Stored data:
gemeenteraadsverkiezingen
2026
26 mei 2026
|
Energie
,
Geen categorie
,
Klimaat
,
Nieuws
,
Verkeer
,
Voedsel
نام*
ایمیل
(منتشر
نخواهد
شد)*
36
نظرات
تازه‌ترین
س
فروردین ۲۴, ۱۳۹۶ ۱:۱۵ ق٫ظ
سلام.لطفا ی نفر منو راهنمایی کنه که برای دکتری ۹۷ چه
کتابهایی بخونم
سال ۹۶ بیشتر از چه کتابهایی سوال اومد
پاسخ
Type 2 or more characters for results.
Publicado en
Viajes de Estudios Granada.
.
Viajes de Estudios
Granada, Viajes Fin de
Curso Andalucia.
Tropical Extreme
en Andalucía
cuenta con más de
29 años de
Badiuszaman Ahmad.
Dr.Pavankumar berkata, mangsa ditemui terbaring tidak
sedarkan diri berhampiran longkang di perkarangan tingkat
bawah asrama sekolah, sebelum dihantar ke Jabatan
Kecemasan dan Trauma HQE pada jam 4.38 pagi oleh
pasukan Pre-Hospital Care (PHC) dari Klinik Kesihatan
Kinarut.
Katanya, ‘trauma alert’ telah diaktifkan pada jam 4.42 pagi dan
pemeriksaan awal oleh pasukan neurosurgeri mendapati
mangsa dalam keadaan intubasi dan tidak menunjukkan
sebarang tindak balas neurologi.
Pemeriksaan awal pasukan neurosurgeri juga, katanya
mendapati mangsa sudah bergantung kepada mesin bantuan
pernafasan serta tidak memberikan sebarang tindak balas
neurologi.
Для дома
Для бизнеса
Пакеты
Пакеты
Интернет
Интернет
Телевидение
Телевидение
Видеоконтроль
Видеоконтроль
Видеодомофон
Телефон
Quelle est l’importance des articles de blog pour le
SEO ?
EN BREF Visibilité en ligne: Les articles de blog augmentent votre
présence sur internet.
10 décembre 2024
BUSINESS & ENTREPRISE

Task requirements:
Write out all the items again, substituting "Málaga" for "Granada" wherever it appears and leaving everything else untouched.

Answer space:
gemeenteraadsverkiezingen
2026
26 mei 2026
|
Energie
,
Geen categorie
,
Klimaat
,
Nieuws
,
Verkeer
,
Voedsel
نام*
ایمیل
(منتشر
نخواهد
شد)*
36
نظرات
تازه‌ترین
س
فروردین ۲۴, ۱۳۹۶ ۱:۱۵ ق٫ظ
سلام.لطفا ی نفر منو راهنمایی کنه که برای دکتری ۹۷ چه
کتابهایی بخونم
سال ۹۶ بیشتر از چه کتابهایی سوال اومد
پاسخ
Type 2 or more characters for results.
Publicado en
Viajes de Estudios Málaga.
.
Viajes de Estudios
Málaga, Viajes Fin de
Curso Andalucia.
Tropical Extreme
en Andalucía
cuenta con más de
29 años de
Badiuszaman Ahmad.
Dr.Pavankumar berkata, mangsa ditemui terbaring tidak
sedarkan diri berhampiran longkang di perkarangan tingkat
bawah asrama sekolah, sebelum dihantar ke Jabatan
Kecemasan dan Trauma HQE pada jam 4.38 pagi oleh
pasukan Pre-Hospital Care (PHC) dari Klinik Kesihatan
Kinarut.
Katanya, ‘trauma alert’ telah diaktifkan pada jam 4.42 pagi dan
pemeriksaan awal oleh pasukan neurosurgeri mendapati
mangsa dalam keadaan intubasi dan tidak menunjukkan
sebarang tindak balas neurologi.
Pemeriksaan awal pasukan neurosurgeri juga, katanya
mendapati mangsa sudah bergantung kepada mesin bantuan
pernafasan serta tidak memberikan sebarang tindak balas
neurologi.
Для дома
Для бизнеса
Пакеты
Пакеты
Интернет
Интернет
Телевидение
Телевидение
Видеоконтроль
Видеоконтроль
Видеодомофон
Телефон
Quelle est l’importance des articles de blog pour le
SEO ?
EN BREF Visibilité en ligne: Les articles de blog augmentent votre
présence sur internet.
10 décembre 2024
BUSINESS & ENTREPRISE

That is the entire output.